SOURCE PASSAGE:
__________

Skip to main content

DataYoga for Python

Project description

DataYoga Core

Introduction

datayoga-core is the transformation engine used in DataYoga, a framework for building and generating data pipelines.

Installation

pip install datayoga-core

Quick Start

This demonstrates how to transform data using a DataYoga job.

Create a Job

Use this example.dy.yaml:

steps:
  - uses: add_field
    with:
      fields:
        - field: full_name
          language: jmespath
          expression: concat([fname, ' ' , lname])
        - field: country
          language: sql
          expression: country_code || ' - ' || UPPER(country_name)
  - uses: rename_field
    with:
      fields:
        - from_field: fname
          to_field: first_name
        - from_field: lname
          to_field: last_name
  - uses: remove_field
    with:
      fields:
        - field: credit_card
        - field: country_name
        - field: country_code
  - uses: map
    with:
      expression:
        {
          first_name: first_name,
          last_name: last_name,
          greeting: "'Hello ' || CASE WHEN gender = 'F' THEN 'Ms.' WHEN gender = 'M' THEN 'Mr.' ELSE 'N/A' END || ' ' || full_name",
          country: country,
          full_name: full_name
        }
      language: sql

Transform Data Using datayoga-core

Use this code snippet to transform a data record using the job defined above. The transform method returns a tuple of processed, filtered, and rejected records:

import datayoga_core as dy
from datayoga_core.job import Job
from datayoga_core.result import Result, Status
from datayoga_core.utils import read_yaml

job_settings = read_yaml("example.dy.yaml")
job = dy.compile(job_settings)

assert job.transform([{"fname": "jane", "lname": "smith", "country_code": 1, "country_name": "usa", "credit_card": "1234-5678-0000-9999", "gender": "F"}]).processed == [
  Result(status=Status.SUCCESS, payload={"first_name": "jane", "last_name": "smith", "country": "1 - USA", "full_name": "jane smith", "greeting": "Hello Ms. jane smith"})]

The job can also be provided as a parsed json inline:

import datayoga_core as dy
from datayoga_core.job import Job
from datayoga_core.result import Result, Status
import yaml
import textwrap

job_settings = textwrap.dedent("""
  steps:
    - uses: add_field
      with:
        fields:
          - field: full_name
            language: jmespath
            expression: concat([fname, ' ' , lname])
          - field: country
            language: sql
            expression: country_code || ' - ' || UPPER(country_name)

__________

DATA SECTION:
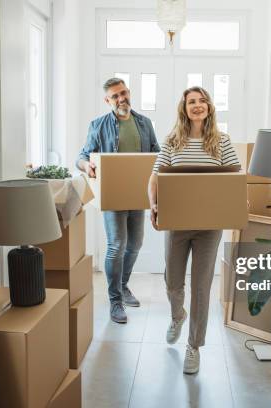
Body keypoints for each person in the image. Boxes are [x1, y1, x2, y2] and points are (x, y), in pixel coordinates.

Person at [147, 86, 240, 374]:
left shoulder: (221, 142)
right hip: (177, 224)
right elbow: (155, 177)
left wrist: (238, 203)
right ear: (184, 108)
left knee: (201, 287)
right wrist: (153, 205)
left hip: (209, 227)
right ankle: (177, 316)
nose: (197, 105)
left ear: (210, 107)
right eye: (191, 102)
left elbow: (235, 178)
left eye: (202, 101)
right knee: (173, 281)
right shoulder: (173, 141)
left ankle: (194, 346)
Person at [77, 77, 160, 324]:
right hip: (113, 195)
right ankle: (115, 301)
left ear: (129, 92)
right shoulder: (98, 124)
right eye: (115, 96)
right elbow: (82, 155)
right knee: (116, 245)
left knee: (135, 244)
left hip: (139, 194)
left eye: (123, 93)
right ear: (107, 100)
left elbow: (157, 152)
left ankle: (123, 286)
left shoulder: (144, 123)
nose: (121, 98)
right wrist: (86, 165)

__________

REQUIRED ACTIONS:
(A) List every step type that follows "uses:" in the example.dy.yaml job on the datayoga-core page.
(B) Reproduce the part of the datayoga-core page between "DataYoga Core" and "a DataYoga job.", inclusive, word for word.

ANSWERS:
(A) add_field, rename_field, remove_field, map

(B)
DataYoga Core

Introduction

datayoga-core is the transformation engine used in DataYoga, a framework for building and generating data pipelines.

Installation

pip install datayoga-core

Quick Start

This demonstrates how to transform data using a DataYoga job.